Packaged Facts report says farmers markets also booming in the U.S.
by Sustainable Food News
June 21, 2007
The “greening” of the American culture and food safety issues is expected to drive sales of fresh and locally grown food sales to $5 billion this year.
A new report from market research publisher Packaged Facts, entitled "Local and Fresh Foods in the U.S.," also said that based on the "exponential growth" of farmers' markets, as well as retail and foodservice initiatives to add more local products to their merchandise mix and menus, locally grown food sales could become a $7 billion business by 2011 – sales were just $4 billion in 2002.
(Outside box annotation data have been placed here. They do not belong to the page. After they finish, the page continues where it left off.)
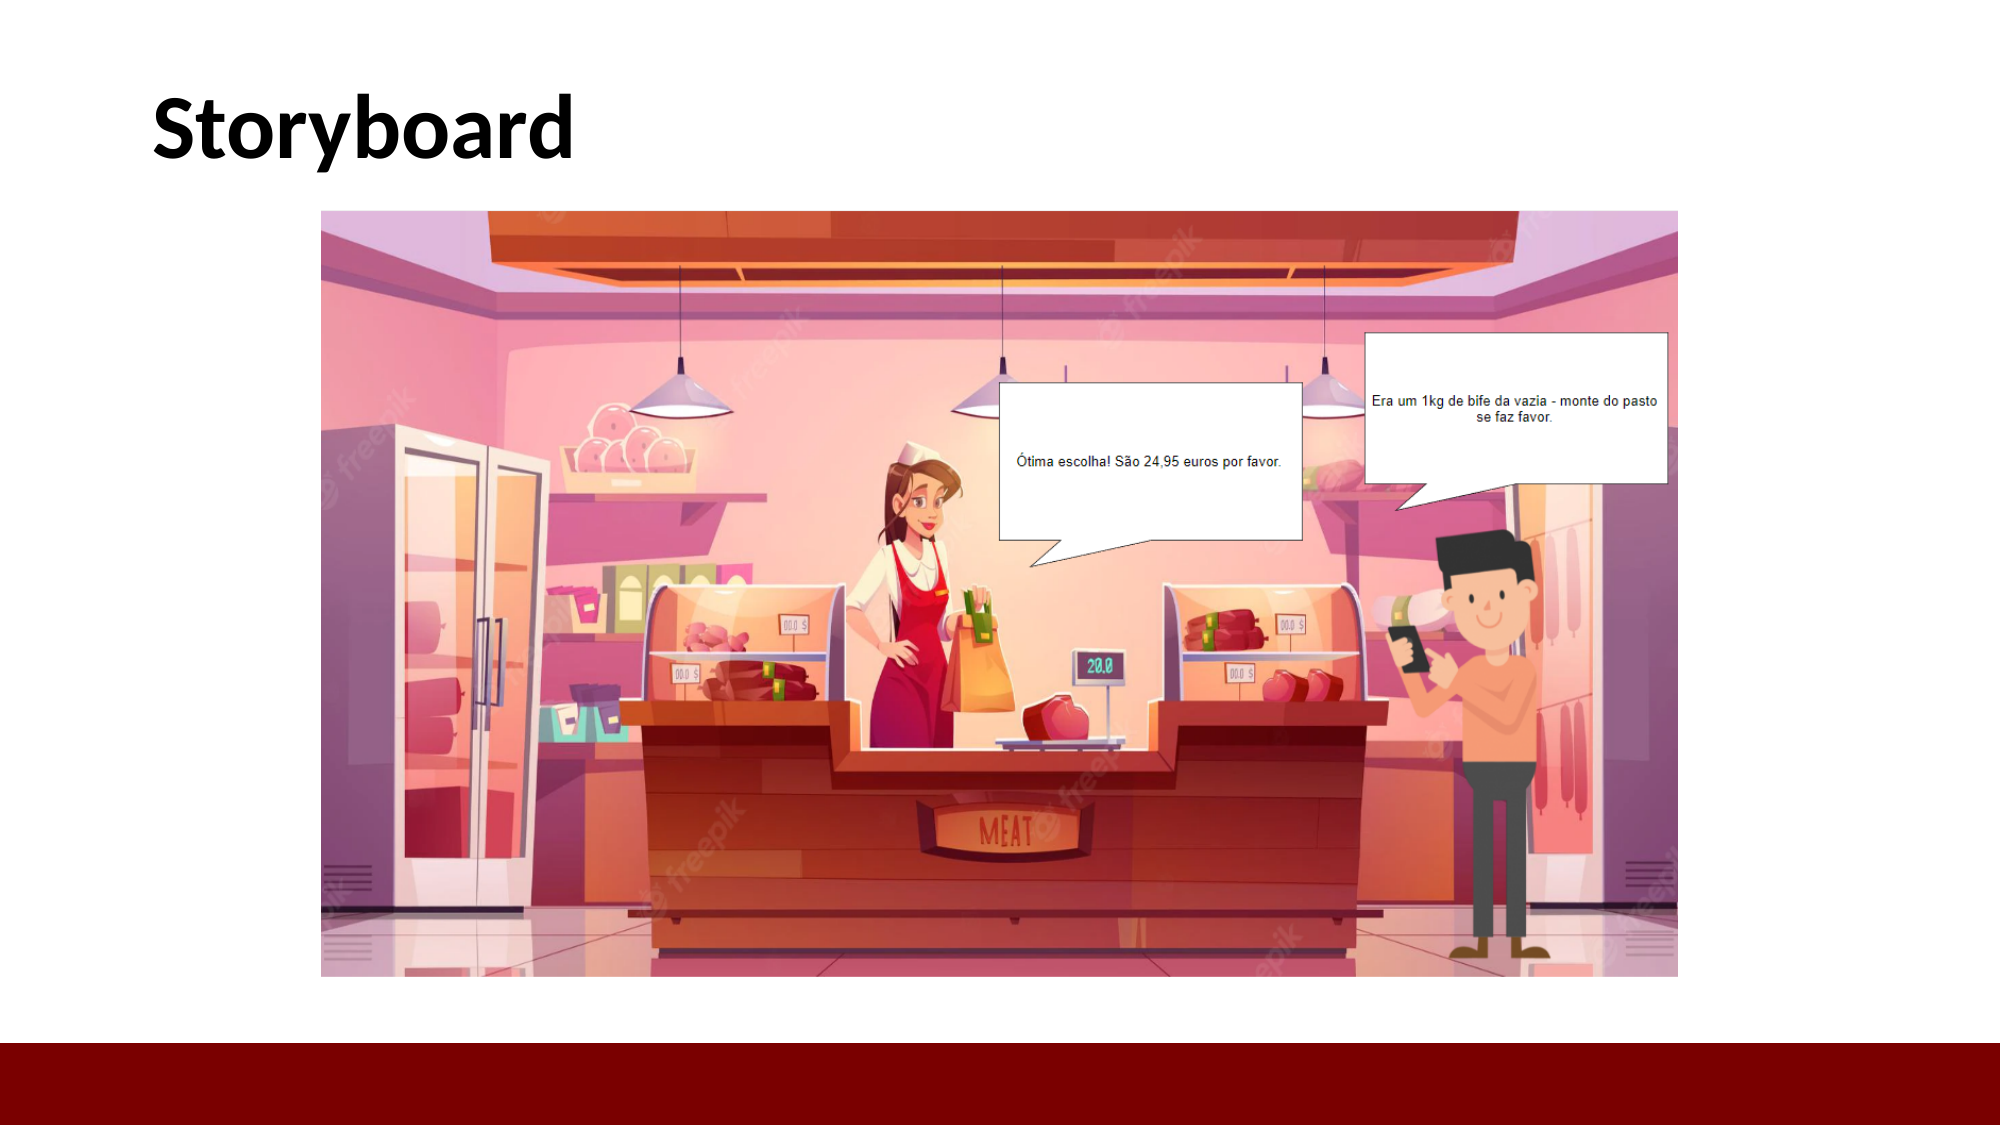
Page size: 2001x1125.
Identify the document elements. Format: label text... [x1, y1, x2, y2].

title Storyboard [137, 20, 1863, 238]
picture [321, 210, 1678, 979]
text_box [0, 1043, 2000, 1125]
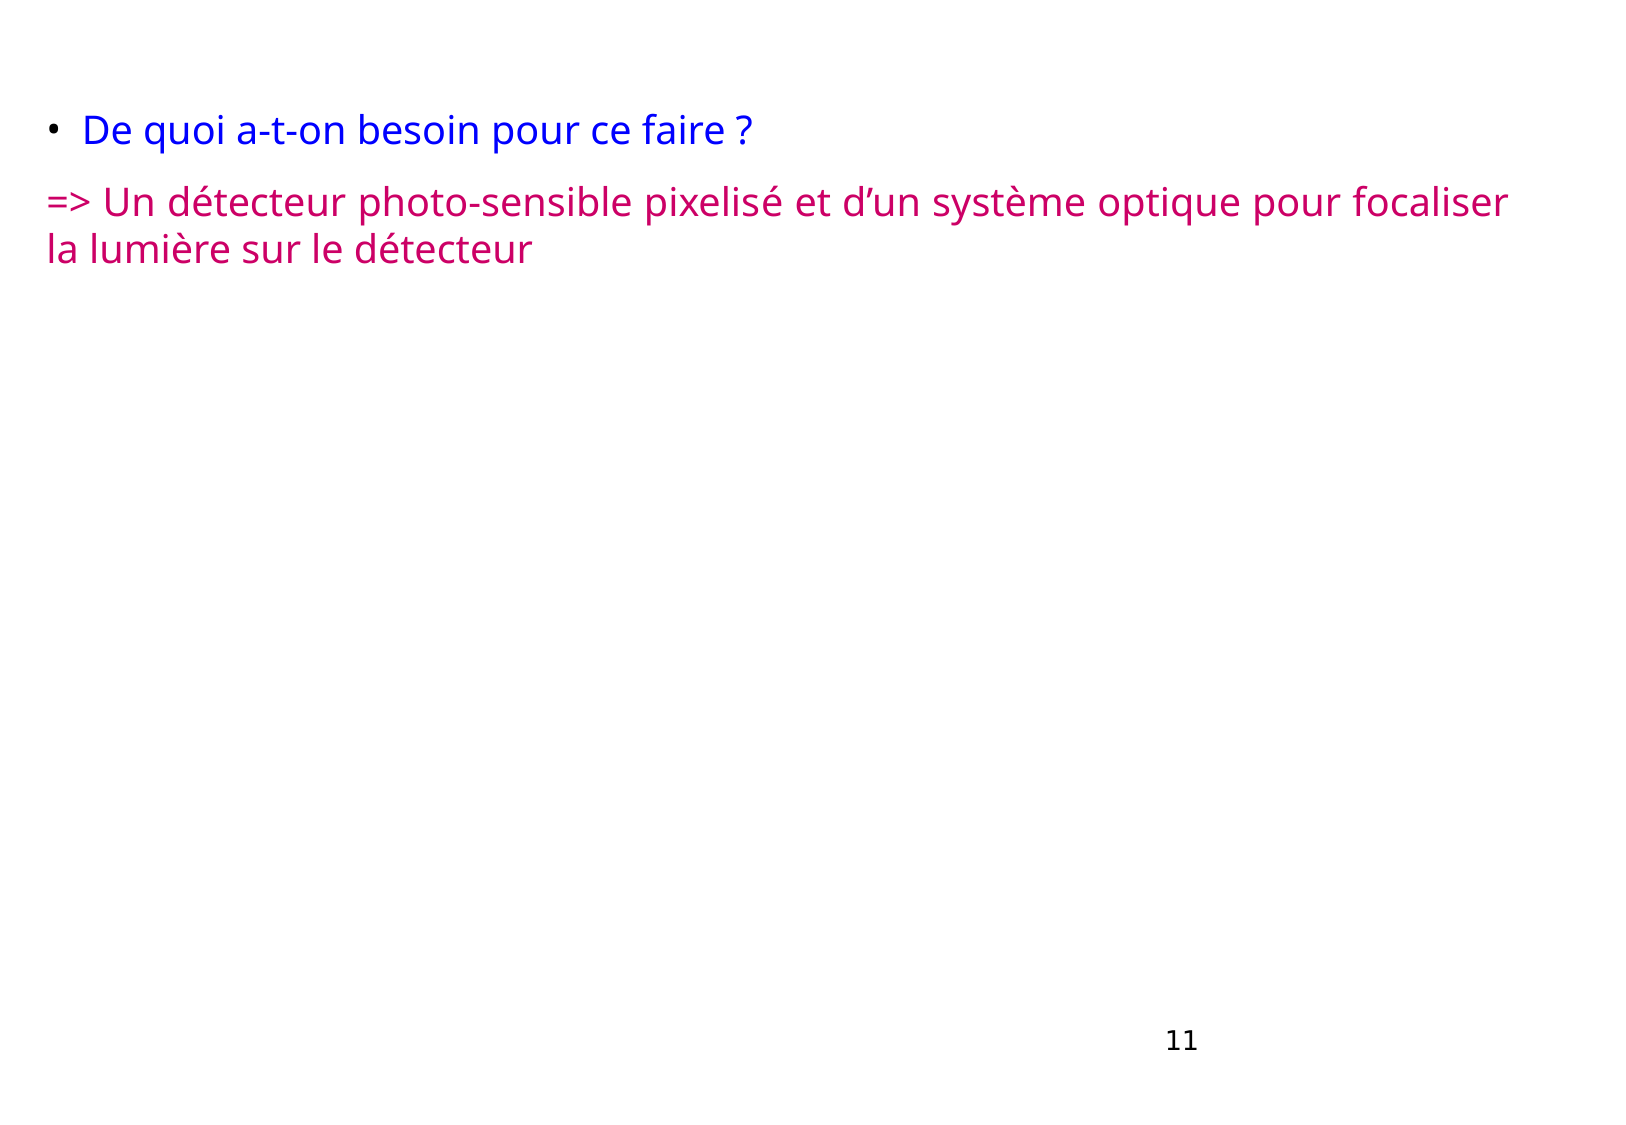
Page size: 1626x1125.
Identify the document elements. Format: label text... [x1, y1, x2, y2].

The report defines “fresh foods” as anything that requires refrigeration or has a short shelf life. "Locally grown foods” are those that need to travel no more that one day from their point of production to their point of purchase, according to the report.
"Restaurants, value channels such as drug stores and convenience stores, and even academic food service venues are tuning into the fresh and local consciousness that is taking hold in America," said Don Montuori, publisher of Packaged Facts.
"New trends, including ‘food miles,’ ‘the slow food movement,’ and even ‘locavores’ who eat only locally grown foods, are just beginning to take root in the U.S., and we anticipate these and other trends will swiftly drive growth of local and fresh market foods," he said.
Thanks to growing consumer demand for fresh, locally grown and produced foods, as well as an increased understanding of the importance of maintaining small, sustainable farms on the fringe of urban environments, farmer's markets have boomed in popularity in the United States, the report said.